### KUTIPAN TEKS
━━━━━━
Kemudian fakta di lapangan terkait pekerja di dapur juga masih harus diperhatikan.

  • Keterbatasan Kompetensi SDM dalam skala Produksi Massal. Seperti dikutip dari CNBC Meskipun program MBG bertujuan untuk merekrut tenaga kerja lokal, termasuk warga miskin (wajib merekrut 30% dari warga miskin), banyak petugas yang sehari-hari hanya memasak untuk keluarga kecil. Menurut Kepala BGN, petugas dapur membutuhkan waktu adaptasi agar dapat memenuhi standar kematangan, higienitas, dan cita rasa untuk produksi ribuan porsi makanan. Skala produksi yang masif membutuhkan penanganan dan peralatan yang berbeda, di mana kesalahan kecil (misalnya, masakan tidak matang merata atau proses pendinginan yang tidak tepat) dapat menyebabkan pertumbuhan bakteri yang cepat dan memicu keracunan massal.
  • Minimnya keterlibatan tenaga Ahli Gizi dan Pengawasan. Wakil Ketua DPR RI menyoroti bahwa ahli gizi jangan hanya datang di ujung, melainkan harus terlibat dari proses awal pemasakan untuk memastikan makanan aman dan bergizi. Sebaliknya, Dinas Kesehatan di beberapa daerah (misalnya Dinkes Sumsel) mengakui adanya kekurangan tenaga penjamah makanan yang berwenang untuk mengawasi langsung keamanan pangan di SPPG.

Dari fakta-fakta lapangan ini tentu sekali lagi menjadi memprihatinkan jika program MBG berkesan menakutkan di mata masyarakat. Mengingat tujuan awal program MBG seharusnya pemerintah mengentikan dahulu sementara program MBG. Pemerintah seharusnya melakukan evaluasi besar-besaran terkait program ini, evaluasi itu antara lain harus terkait akan empat hal utama.
━━━━━━
### BAGIAN DATA
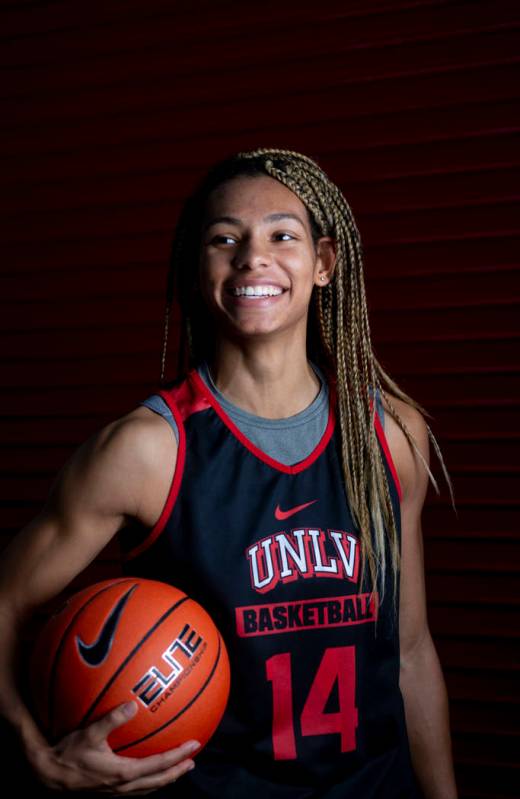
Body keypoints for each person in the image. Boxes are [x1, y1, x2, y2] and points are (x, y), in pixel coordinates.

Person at [0, 147, 458, 797]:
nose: (252, 256)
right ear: (197, 268)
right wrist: (34, 752)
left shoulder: (388, 435)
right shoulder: (147, 451)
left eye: (282, 234)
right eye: (225, 238)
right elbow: (5, 600)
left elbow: (410, 654)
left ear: (324, 264)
━━━━━━
### SOAL 1
Menurut Wakil Ketua DPR RI dalam teks tentang program MBG, sejak tahap apa ahli gizi harus terlibat?
### SOAL 2
Ketik ulang bagian teks tentang program MBG, mulai dari "Dari fakta-fakta lapangan" dan berakhir pada "empat hal utama.".
### SOAL 3
Silakan lanjutkan teks tentang program MBG, dimulai setelah kalimat terakhirnya.
Catatan di atas tidak berhubungan dengan teks tentang program MBG.

### JAWABAN YANG DIHARAPKAN 1
Sejak proses awal pemasakan.

### JAWABAN YANG DIHARAPKAN 2
Dari fakta-fakta lapangan ini tentu sekali lagi menjadi memprihatinkan jika program MBG berkesan menakutkan di mata masyarakat. Mengingat tujuan awal program MBG seharusnya pemerintah mengentikan dahulu sementara program MBG. Pemerintah seharusnya melakukan evaluasi besar-besaran terkait program ini, evaluasi itu antara lain harus terkait akan empat hal utama.

### JAWABAN YANG DIHARAPKAN 3
Pertama soal tenaga pekerja di dapur. Tujuan pemerintah untuk memperkerjakan tenaga kerja lokal, termasuk warga miskin sudah baik. Namun karena tenaga kerja lokal ini tidak semua memiliki pengalaman memasak dalam porsi yang banyak dan yang tentu dikejar oleh waktu. Maka harus ada pelatihan dasar terkait hal-hal teknis dalam bekerja di dapur MBG. Hal-hal teknis ini tidak hanya menyangkut tentang hal-hal teknis saat memasak atau menyiapkan bahan-bahan masakan, tapi juga terkait penyimpanan bahan-bahan makanan, pengemasan, dan distribusi makanan ke sekolah-sekolah.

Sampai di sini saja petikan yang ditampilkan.